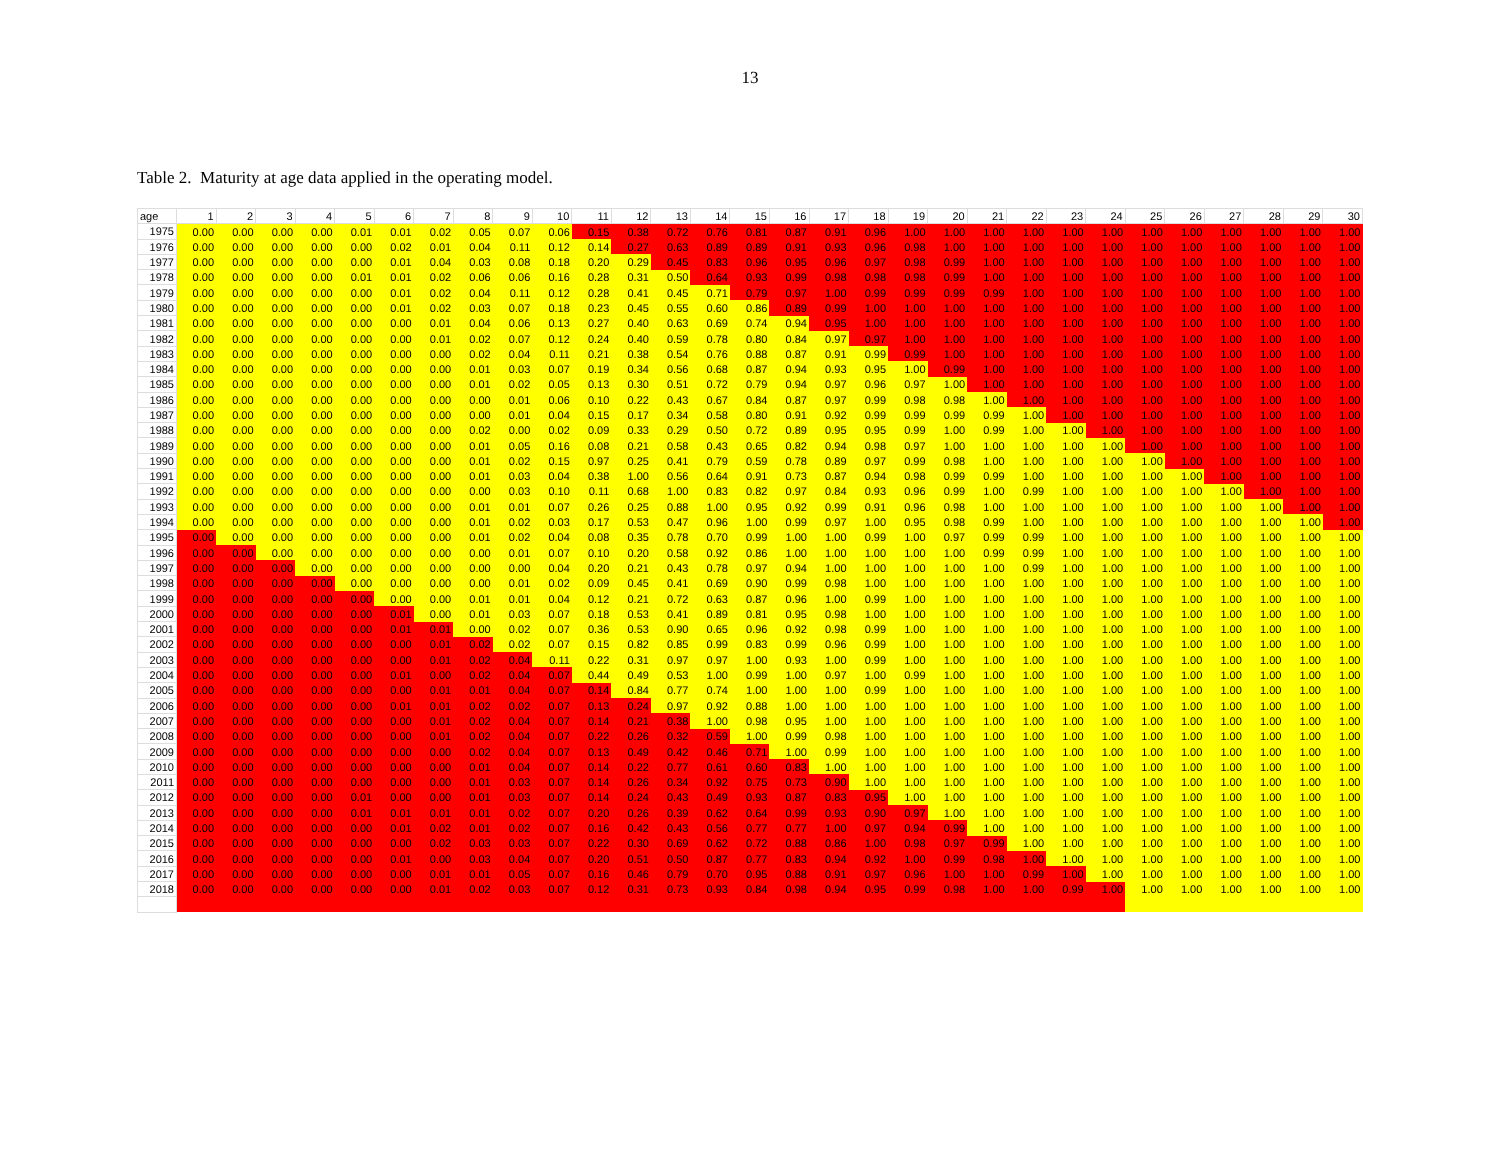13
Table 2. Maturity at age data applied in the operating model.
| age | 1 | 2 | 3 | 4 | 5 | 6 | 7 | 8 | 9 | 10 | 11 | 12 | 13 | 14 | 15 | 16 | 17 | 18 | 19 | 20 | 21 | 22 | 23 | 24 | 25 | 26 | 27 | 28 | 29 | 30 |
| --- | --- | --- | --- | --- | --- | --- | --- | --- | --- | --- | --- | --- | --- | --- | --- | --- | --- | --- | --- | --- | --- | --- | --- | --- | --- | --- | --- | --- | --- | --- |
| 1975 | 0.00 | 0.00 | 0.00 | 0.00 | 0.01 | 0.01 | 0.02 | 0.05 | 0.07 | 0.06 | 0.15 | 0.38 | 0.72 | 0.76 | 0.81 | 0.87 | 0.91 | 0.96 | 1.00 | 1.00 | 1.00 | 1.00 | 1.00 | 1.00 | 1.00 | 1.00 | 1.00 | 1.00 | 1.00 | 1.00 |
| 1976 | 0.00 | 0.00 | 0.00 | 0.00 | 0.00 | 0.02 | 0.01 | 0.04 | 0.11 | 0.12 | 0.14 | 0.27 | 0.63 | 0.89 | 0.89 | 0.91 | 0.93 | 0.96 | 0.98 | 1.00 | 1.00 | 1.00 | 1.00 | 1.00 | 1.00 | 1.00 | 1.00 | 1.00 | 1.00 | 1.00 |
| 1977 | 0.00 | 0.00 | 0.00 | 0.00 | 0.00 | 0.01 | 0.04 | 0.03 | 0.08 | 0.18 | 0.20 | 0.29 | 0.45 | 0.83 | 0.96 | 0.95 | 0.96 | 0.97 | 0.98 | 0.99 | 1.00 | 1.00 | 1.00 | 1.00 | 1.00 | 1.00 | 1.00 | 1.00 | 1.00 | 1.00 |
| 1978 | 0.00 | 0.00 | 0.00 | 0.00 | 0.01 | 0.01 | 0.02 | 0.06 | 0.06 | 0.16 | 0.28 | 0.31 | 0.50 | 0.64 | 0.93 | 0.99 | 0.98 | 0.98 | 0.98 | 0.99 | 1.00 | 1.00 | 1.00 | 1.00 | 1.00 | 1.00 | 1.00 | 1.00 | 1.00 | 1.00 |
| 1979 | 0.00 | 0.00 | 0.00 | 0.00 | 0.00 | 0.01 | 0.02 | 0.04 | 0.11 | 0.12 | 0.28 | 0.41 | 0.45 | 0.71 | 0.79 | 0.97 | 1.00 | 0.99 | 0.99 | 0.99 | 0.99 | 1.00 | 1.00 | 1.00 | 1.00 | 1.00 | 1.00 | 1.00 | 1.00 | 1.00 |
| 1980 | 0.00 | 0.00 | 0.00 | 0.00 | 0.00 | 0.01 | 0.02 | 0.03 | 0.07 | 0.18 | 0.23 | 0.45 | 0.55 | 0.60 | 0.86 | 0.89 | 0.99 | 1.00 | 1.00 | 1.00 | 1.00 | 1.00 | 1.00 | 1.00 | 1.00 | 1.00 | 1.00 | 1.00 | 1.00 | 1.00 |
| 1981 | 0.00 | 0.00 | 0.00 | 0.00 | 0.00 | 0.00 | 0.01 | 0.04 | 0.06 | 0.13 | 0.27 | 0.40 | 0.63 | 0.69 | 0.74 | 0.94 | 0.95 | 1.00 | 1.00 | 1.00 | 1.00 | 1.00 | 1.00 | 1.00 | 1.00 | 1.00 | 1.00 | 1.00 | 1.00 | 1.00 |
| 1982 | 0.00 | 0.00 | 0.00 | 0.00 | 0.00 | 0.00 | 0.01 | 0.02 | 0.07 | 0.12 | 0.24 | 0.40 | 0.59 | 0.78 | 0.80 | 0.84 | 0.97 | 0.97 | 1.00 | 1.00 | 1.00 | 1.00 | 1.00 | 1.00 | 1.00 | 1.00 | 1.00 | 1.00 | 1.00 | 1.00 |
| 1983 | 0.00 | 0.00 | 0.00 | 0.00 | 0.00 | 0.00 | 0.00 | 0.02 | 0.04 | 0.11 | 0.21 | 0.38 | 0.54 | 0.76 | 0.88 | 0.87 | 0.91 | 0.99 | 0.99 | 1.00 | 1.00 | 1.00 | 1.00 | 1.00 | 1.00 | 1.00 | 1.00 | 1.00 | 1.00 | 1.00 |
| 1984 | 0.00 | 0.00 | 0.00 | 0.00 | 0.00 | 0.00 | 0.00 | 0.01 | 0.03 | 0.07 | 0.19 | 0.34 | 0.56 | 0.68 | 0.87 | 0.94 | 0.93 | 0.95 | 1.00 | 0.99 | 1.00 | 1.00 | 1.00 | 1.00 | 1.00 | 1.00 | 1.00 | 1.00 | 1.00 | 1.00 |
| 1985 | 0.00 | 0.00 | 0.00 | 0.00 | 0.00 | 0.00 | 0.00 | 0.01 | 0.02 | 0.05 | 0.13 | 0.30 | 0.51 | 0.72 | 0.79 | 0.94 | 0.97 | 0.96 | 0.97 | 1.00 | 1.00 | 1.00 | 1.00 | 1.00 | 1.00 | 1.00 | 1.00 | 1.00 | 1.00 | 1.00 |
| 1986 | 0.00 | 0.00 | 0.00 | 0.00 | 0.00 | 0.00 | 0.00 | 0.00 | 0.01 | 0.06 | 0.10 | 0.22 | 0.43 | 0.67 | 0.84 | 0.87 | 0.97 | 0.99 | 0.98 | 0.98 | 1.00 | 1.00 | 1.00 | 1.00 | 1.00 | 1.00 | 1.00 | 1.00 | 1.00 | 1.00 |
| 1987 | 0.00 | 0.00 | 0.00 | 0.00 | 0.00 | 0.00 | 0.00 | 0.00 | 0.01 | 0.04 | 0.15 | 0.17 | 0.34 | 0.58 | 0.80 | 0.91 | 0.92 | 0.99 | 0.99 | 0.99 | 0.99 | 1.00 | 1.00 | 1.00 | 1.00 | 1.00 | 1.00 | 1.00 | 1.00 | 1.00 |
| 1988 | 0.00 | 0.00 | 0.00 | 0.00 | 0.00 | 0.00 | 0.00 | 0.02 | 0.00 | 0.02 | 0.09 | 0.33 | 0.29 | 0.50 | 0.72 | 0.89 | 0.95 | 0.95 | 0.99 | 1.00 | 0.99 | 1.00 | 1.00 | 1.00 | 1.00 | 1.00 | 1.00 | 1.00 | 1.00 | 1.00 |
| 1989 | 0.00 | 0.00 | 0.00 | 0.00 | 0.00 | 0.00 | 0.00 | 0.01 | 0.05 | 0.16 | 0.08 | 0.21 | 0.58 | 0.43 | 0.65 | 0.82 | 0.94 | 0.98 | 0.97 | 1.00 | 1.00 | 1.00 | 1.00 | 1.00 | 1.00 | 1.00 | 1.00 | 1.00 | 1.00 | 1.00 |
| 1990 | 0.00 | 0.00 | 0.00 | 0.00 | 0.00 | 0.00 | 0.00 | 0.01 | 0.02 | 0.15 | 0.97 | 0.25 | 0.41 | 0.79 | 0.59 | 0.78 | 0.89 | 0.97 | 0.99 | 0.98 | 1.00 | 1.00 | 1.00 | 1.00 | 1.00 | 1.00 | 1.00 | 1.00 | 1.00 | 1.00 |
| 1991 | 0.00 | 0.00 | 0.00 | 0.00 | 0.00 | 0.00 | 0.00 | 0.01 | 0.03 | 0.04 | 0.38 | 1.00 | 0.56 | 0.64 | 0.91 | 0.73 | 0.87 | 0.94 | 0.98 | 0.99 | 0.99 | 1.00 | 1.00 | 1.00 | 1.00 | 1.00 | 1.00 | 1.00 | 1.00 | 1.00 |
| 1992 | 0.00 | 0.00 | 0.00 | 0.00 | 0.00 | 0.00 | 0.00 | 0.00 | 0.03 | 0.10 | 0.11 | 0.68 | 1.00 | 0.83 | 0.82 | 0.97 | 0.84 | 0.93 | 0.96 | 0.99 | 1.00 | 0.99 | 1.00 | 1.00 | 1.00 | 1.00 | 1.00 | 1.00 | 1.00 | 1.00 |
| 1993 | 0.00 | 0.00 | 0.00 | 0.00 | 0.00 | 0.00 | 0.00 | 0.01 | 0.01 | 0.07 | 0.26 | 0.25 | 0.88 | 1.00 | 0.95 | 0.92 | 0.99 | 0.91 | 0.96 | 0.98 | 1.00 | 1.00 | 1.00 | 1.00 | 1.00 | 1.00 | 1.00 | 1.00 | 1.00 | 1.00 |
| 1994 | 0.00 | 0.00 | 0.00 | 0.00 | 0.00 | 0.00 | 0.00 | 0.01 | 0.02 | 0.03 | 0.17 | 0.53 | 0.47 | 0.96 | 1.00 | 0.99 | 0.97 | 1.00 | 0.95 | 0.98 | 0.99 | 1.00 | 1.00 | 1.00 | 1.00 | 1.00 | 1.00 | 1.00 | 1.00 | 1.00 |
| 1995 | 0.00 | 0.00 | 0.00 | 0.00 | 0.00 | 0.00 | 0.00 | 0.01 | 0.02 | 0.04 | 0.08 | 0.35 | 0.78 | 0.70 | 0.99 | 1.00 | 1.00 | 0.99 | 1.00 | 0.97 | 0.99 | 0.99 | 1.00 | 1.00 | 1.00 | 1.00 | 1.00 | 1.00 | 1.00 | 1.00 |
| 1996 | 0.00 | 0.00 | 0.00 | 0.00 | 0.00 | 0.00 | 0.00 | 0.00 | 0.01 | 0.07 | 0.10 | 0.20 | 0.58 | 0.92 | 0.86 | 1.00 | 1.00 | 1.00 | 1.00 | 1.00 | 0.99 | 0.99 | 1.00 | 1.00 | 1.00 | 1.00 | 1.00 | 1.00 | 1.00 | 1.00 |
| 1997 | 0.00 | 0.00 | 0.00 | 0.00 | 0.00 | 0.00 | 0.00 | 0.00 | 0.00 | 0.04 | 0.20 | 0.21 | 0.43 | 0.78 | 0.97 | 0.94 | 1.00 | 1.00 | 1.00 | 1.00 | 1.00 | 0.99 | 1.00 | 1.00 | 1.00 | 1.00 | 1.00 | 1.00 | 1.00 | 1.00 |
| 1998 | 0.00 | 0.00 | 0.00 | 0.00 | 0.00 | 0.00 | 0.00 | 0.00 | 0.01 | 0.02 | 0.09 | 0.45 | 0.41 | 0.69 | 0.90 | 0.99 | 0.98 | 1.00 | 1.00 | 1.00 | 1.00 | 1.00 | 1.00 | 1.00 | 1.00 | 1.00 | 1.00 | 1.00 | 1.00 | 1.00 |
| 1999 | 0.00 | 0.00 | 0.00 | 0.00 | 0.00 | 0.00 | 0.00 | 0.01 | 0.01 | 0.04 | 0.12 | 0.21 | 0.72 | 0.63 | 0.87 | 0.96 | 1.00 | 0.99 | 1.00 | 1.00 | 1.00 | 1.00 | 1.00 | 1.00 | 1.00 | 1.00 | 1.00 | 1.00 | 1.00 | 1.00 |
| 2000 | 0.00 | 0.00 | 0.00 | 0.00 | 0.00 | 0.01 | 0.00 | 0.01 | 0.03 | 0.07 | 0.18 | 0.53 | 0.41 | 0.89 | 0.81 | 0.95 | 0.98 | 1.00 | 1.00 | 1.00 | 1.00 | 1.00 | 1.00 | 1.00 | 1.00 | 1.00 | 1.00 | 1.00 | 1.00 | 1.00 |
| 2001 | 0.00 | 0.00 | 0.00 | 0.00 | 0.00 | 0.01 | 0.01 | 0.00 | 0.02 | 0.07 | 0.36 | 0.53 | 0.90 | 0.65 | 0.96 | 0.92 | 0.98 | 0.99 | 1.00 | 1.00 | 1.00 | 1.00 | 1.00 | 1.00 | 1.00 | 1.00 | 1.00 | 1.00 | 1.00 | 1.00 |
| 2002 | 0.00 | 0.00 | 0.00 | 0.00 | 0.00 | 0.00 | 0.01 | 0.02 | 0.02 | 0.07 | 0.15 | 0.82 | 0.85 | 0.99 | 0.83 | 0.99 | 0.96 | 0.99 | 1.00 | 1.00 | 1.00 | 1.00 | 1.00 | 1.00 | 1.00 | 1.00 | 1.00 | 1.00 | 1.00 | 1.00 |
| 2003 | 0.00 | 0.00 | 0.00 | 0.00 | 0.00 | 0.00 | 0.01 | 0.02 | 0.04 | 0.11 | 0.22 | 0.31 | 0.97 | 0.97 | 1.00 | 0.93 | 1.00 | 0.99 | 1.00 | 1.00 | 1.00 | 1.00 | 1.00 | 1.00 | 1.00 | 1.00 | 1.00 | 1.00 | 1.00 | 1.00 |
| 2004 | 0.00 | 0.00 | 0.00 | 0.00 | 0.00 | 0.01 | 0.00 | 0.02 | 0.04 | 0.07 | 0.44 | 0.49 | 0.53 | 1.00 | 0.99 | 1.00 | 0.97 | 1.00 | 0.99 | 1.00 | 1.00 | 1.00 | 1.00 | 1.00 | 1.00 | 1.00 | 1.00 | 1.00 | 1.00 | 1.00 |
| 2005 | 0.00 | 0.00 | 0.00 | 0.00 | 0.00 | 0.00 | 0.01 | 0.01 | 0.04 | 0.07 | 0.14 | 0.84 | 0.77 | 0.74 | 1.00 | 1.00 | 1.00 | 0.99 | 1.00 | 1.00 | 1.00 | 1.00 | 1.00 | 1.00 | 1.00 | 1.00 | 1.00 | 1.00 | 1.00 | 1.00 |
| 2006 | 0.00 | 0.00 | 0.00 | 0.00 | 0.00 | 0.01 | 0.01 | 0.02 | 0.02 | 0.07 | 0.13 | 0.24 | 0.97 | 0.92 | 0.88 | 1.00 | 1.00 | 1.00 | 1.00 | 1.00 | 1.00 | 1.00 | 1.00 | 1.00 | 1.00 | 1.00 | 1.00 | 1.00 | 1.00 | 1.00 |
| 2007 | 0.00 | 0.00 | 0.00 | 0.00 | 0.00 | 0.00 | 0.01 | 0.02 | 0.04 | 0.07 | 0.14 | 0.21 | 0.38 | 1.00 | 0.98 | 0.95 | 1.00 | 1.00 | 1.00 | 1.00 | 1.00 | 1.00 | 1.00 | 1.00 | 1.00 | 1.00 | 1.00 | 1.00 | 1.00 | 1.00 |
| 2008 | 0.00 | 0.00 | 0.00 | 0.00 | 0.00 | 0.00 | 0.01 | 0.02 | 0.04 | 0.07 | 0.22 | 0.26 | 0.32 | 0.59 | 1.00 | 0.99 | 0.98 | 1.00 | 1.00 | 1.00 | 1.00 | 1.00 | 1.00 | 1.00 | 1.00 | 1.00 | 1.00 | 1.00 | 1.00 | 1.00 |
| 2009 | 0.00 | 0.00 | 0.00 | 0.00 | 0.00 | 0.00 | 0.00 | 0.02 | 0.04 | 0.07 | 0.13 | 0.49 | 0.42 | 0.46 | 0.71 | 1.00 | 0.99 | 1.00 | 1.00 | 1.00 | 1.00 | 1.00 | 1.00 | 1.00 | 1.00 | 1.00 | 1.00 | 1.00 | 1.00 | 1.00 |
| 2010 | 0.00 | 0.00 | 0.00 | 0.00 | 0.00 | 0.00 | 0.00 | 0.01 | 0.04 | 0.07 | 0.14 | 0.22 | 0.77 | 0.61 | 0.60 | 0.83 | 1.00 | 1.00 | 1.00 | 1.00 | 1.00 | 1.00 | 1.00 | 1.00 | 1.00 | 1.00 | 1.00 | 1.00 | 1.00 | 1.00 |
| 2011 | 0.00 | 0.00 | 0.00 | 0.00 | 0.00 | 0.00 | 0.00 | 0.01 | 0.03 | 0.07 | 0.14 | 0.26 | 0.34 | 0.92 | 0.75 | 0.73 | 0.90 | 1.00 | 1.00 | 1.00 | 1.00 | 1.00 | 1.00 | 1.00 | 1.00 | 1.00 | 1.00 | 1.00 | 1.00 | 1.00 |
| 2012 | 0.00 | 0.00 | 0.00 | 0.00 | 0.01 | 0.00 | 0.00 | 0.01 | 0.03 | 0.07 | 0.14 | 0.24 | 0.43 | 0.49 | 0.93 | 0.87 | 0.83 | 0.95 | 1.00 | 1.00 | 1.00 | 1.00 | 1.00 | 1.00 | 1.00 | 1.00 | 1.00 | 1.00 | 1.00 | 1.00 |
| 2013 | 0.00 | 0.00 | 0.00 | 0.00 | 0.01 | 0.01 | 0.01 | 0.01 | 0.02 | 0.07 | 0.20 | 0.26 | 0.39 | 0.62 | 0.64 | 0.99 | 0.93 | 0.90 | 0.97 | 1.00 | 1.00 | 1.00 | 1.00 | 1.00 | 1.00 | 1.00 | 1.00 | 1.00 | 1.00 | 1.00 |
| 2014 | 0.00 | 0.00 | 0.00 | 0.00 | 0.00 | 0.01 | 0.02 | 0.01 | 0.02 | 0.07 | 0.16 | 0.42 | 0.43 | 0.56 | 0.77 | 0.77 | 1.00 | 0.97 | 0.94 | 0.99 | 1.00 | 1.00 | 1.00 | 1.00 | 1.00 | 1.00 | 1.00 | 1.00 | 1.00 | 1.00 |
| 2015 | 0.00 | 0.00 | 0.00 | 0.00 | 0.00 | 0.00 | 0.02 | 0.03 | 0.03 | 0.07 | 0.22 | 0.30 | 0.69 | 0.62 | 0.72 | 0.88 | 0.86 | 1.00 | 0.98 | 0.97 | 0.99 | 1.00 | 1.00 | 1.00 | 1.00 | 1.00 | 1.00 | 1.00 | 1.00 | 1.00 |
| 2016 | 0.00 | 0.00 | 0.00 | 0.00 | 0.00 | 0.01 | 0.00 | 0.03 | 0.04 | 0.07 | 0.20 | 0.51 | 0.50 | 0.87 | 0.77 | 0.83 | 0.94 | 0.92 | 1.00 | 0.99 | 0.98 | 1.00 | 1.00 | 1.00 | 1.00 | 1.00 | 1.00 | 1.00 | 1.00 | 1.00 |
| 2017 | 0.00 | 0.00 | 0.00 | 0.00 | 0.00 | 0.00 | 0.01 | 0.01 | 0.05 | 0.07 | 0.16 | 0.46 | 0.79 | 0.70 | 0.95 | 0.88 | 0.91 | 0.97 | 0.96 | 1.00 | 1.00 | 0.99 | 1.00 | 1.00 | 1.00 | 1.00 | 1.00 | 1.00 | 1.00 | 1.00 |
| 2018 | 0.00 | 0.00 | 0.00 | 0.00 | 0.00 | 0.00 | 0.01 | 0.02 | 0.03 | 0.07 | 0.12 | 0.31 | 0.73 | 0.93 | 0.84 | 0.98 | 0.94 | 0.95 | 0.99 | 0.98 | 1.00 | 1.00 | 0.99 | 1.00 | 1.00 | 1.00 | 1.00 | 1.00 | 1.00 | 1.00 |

· · ·

## TO DO
The lines above from the one with "2000 | 0.00" through the one with "2001 | 0.00" are to be duplicated exactly, ends included, with nothing added.

## EXPECTED ANSWER
| 2000 | 0.00 | 0.00 | 0.00 | 0.00 | 0.00 | 0.01 | 0.00 | 0.01 | 0.03 | 0.07 | 0.18 | 0.53 | 0.41 | 0.89 | 0.81 | 0.95 | 0.98 | 1.00 | 1.00 | 1.00 | 1.00 | 1.00 | 1.00 | 1.00 | 1.00 | 1.00 | 1.00 | 1.00 | 1.00 | 1.00 |
| 2001 | 0.00 | 0.00 | 0.00 | 0.00 | 0.00 | 0.01 | 0.01 | 0.00 | 0.02 | 0.07 | 0.36 | 0.53 | 0.90 | 0.65 | 0.96 | 0.92 | 0.98 | 0.99 | 1.00 | 1.00 | 1.00 | 1.00 | 1.00 | 1.00 | 1.00 | 1.00 | 1.00 | 1.00 | 1.00 | 1.00 |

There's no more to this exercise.